Manolo, sin saber por qué, se sintió como protegido por las palabras un poco incoherentes de la muchacha.

—Gracias —dijo, rápidamente.

Y después de decirlo sintió vergüenza. Pero Aguado, que había oído a ambos, se levantó y sin decir nada abrazó al muchacho. En realidad no llegó a hacerlo. Estuvo al lado del golfo, con los brazos abiertos, pero algo le cohibió finalmente y quedó en una actitud un poco cómica, como la del actor que ensaya en el aire la forma de dar un abrazo. Manolo, sin embargo, se sintió turbado como si este hombre le hubiese abrazado. Ahora, Aguado reaccionó de su indecisión de un momento antes.

—Yo puedo estimarte aunque no lo creas. Puedo estimarte esta noche aunque, como es natural, luego ya ni te conozca. Estas cosas que pasan solamente esas noche que está uno un poco borracho. Y ahora vamos a marchar los tres, porque yo quiero. Nos vamos a ir en el coche. Porque esto es algo… quiero decir la suerte y la casualidad que une sin saber por qué a las personas.

Carmen miraba con desconfianza a Ángel Aguado. Le veía lleno de un ilusorio sentimentalismo, como cuando había estado rezando, y la chica sentía en este instante una mezcla de piedad y de asco. El golfo le oyó sin contestarle. Por un fenómeno curioso le pareció muy natural lo que acababa de decirle Ángel Aguado. Pero éste parecía haber cobrado una nueva vida. Se puso de pie y empezó a andar por el cuarto aquel. Carmen le miró por un momento; parecía casi blanco en su cara bajo la luz eléctrica. Después de caminar con los pasos maquinales del que está preocupado por algo, Aguado se llegó hasta la puerta y saliendo al pasillo llamó haciendo palmas. El golfo y Carmen las oían en silencio. El sonido de las manos fue al principio débil y como vacilante, pero después sonaron durante un rato con una insistencia brusca y nerviosa. Se oyeron pasos acercándose cansados y casi arrastrándose, y al lado de Aguado se situó el gordo camarero que les había servido antes. La voz de Ángel Aguado se hizo ahora más ligera y animosa:

—La cuenta. Tráigame la nota de lo que se debe.

Y tornó a entrar en el reservado. Se quedó de pie esperando a que el camarero regresase. Carmen le miró un instante con extrañeza y a continuación abrió su bolso y empezó con mucho cuidado a darse polvos en la cara. Mientras se pasaba suavemente la borla se miraba en el pequeño espejo de la polvera. Manolo sintió ganas de fumar y metió en el bolsillo la mano.

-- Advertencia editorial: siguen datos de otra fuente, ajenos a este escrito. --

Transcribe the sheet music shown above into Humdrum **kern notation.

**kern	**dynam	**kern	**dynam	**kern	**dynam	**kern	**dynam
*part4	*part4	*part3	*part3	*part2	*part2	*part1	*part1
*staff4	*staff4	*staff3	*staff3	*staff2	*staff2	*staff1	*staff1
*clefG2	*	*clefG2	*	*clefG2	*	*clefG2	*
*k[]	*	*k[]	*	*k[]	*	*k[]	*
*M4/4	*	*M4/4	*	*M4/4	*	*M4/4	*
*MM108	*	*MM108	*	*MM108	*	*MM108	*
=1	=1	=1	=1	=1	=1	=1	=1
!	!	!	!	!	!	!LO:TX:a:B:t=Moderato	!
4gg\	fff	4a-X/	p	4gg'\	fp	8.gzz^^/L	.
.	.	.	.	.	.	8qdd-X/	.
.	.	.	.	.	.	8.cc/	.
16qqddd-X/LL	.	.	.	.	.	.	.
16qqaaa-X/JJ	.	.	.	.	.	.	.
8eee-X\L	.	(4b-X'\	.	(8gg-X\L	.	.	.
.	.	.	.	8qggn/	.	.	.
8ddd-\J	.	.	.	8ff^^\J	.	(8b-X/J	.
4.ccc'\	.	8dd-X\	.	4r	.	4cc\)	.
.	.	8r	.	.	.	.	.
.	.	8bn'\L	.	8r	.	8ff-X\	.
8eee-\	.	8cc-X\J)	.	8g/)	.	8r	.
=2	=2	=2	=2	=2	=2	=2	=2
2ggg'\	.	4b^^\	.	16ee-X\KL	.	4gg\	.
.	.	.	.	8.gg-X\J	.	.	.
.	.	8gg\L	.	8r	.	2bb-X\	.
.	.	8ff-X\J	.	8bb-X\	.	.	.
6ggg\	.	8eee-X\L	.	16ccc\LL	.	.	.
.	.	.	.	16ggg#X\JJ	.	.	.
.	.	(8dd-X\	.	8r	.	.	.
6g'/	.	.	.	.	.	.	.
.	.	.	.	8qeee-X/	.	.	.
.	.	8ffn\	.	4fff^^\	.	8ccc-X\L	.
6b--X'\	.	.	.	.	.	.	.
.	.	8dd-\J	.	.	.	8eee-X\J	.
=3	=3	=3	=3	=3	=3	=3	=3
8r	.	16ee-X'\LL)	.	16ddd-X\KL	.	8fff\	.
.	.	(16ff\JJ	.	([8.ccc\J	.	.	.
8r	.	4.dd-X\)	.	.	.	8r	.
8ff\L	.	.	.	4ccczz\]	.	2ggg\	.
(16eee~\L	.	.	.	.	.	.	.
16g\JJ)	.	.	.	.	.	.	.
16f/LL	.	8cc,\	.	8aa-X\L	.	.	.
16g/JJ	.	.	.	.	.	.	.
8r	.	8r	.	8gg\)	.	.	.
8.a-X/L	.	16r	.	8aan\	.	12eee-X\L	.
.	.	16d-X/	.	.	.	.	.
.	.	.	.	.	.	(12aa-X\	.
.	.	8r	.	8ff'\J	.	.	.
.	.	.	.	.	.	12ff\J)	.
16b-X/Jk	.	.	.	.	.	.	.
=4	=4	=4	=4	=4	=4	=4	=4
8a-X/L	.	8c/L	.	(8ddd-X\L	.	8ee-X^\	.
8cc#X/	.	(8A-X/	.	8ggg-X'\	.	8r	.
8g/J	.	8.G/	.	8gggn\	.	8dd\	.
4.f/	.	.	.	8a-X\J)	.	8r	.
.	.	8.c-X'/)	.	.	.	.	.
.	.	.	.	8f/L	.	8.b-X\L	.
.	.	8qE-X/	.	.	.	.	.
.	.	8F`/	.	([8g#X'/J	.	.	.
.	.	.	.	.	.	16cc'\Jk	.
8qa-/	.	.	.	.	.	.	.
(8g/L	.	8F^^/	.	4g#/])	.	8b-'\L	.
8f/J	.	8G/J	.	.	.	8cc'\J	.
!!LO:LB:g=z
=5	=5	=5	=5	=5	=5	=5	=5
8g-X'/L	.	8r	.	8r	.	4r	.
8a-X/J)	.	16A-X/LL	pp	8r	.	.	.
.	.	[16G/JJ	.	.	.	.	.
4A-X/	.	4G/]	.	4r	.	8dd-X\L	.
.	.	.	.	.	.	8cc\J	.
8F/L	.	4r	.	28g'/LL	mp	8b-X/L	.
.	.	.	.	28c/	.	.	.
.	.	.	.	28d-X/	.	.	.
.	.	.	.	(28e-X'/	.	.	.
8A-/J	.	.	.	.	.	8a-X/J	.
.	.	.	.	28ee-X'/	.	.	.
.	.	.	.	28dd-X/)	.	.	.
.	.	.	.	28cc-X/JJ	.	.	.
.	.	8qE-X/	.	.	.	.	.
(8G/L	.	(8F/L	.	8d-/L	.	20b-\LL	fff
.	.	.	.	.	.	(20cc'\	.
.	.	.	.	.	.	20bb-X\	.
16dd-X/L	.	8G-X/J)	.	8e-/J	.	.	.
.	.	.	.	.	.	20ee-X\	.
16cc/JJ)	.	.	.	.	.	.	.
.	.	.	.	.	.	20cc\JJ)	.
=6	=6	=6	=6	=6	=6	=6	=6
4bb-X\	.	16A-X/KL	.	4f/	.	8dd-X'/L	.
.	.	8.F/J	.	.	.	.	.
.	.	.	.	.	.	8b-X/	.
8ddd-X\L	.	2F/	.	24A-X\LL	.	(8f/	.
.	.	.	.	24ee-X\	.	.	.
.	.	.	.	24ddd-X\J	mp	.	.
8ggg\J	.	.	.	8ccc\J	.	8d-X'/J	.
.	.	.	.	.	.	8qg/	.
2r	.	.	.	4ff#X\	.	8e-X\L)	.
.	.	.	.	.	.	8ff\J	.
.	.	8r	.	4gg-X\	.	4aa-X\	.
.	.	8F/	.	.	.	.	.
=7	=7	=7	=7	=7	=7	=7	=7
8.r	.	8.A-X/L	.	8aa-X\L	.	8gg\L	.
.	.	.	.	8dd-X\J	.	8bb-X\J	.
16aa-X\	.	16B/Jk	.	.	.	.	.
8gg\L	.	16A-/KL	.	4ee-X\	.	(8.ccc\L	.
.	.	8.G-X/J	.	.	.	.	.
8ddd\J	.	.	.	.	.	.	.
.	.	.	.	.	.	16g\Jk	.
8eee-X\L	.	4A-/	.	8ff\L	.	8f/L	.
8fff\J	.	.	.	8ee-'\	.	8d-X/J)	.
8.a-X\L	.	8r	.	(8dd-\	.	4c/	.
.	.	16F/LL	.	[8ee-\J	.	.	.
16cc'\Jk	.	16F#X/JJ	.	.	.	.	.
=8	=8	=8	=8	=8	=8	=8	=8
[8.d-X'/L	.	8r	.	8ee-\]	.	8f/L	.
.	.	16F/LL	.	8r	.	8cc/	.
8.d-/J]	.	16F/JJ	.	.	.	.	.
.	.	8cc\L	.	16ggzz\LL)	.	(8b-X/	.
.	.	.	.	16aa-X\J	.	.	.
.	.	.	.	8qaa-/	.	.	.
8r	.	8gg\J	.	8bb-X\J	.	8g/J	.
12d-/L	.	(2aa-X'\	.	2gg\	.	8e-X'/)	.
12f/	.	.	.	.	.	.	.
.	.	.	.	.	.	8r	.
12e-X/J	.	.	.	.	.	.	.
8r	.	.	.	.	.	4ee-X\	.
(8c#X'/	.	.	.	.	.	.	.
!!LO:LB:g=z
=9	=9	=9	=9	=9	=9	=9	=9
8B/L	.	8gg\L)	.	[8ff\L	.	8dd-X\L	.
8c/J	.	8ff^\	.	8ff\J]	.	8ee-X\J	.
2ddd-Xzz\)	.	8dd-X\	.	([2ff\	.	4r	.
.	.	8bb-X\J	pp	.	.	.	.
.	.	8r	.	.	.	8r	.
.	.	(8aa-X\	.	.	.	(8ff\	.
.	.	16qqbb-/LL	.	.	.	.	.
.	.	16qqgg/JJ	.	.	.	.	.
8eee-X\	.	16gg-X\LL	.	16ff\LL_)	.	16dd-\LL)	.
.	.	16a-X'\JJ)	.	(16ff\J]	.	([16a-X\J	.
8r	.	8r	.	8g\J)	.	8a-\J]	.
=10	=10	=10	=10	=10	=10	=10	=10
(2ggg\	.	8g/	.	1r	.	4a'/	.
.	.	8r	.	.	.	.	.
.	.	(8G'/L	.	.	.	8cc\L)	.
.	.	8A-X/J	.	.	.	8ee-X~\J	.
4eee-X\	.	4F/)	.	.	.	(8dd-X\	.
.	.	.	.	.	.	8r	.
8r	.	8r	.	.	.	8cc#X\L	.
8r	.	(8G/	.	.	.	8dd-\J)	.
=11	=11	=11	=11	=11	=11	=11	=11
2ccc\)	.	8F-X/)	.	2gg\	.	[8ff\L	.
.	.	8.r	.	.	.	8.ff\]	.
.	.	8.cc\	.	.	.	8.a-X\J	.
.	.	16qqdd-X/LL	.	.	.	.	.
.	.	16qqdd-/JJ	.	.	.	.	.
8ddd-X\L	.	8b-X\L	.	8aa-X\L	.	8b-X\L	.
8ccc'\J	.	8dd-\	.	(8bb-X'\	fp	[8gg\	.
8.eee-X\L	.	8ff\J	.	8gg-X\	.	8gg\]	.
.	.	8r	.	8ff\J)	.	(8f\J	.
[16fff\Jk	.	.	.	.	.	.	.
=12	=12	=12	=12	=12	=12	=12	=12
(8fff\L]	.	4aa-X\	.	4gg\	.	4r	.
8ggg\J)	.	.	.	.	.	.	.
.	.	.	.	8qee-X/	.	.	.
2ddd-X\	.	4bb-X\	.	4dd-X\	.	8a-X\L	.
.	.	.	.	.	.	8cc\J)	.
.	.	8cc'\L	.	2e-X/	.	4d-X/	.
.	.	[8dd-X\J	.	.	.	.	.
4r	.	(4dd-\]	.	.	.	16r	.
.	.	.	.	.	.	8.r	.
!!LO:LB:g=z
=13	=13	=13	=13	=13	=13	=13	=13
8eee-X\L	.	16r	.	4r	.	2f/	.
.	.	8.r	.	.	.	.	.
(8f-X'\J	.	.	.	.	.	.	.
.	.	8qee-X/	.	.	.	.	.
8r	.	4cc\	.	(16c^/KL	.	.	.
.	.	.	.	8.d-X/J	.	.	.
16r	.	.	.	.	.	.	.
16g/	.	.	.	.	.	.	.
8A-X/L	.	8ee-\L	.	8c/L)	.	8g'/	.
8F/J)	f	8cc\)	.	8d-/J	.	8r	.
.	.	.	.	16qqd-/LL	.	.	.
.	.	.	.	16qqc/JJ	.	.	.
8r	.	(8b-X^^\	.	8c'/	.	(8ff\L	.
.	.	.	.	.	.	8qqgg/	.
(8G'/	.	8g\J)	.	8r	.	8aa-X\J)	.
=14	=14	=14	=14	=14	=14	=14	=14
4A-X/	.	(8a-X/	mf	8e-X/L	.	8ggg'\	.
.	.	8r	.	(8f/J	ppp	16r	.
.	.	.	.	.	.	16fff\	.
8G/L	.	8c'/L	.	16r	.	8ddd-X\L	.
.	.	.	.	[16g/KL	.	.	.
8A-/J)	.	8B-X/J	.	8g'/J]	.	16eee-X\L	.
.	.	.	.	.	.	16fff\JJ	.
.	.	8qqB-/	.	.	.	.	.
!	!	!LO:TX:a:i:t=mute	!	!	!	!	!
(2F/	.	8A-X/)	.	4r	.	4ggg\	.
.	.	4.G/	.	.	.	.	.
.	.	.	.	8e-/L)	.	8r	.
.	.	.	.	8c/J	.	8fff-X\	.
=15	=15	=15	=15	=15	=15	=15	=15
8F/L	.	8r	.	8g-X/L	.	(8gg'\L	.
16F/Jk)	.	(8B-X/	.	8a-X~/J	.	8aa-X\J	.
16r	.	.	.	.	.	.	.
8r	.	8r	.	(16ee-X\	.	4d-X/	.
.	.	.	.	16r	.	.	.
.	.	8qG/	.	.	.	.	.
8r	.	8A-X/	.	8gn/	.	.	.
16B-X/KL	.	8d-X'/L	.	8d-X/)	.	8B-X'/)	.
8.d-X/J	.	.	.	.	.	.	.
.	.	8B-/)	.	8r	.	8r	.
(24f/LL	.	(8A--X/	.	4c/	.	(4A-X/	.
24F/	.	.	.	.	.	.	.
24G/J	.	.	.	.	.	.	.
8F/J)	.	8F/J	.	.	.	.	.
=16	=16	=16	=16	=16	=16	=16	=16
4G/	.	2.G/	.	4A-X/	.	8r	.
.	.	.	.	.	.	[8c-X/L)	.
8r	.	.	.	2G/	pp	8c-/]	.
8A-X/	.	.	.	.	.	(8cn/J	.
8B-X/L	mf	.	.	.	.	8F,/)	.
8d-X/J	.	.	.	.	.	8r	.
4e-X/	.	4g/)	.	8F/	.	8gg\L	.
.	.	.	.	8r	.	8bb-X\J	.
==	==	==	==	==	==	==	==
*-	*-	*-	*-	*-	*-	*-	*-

Tocó a ciegas varias de las colillas que le quedaban. Iba a sacarlas cuando le llegó el olor de los polvos que la muchacha se estaba dando en ese momento. El golfo dudó un momento y silenciosamente terminó por sacar de nuevo la mano. Las pisadas como cansadas y arrastrándose volvieron a oírse cada vez más fuertes y próximas. La muchacha, ahora, había cogido la barra de los labios, y Manolo estuvo mirando su boca. El gordo camarero entró con la nota en un plato pequeño. Aguado la tomó distraídamente. La miró un breve momento y sacó lentamente la cartera. El golfo se fijó un instante en los billetes que Aguado tenía ahora en la mano. Pero el olor perfumado que venía desde la muchacha le volvió a ganar y el golfo aspiró aquel olor con una mezcla, en el aspecto de la nariz al dilatarse, de animalidad y de inocencia.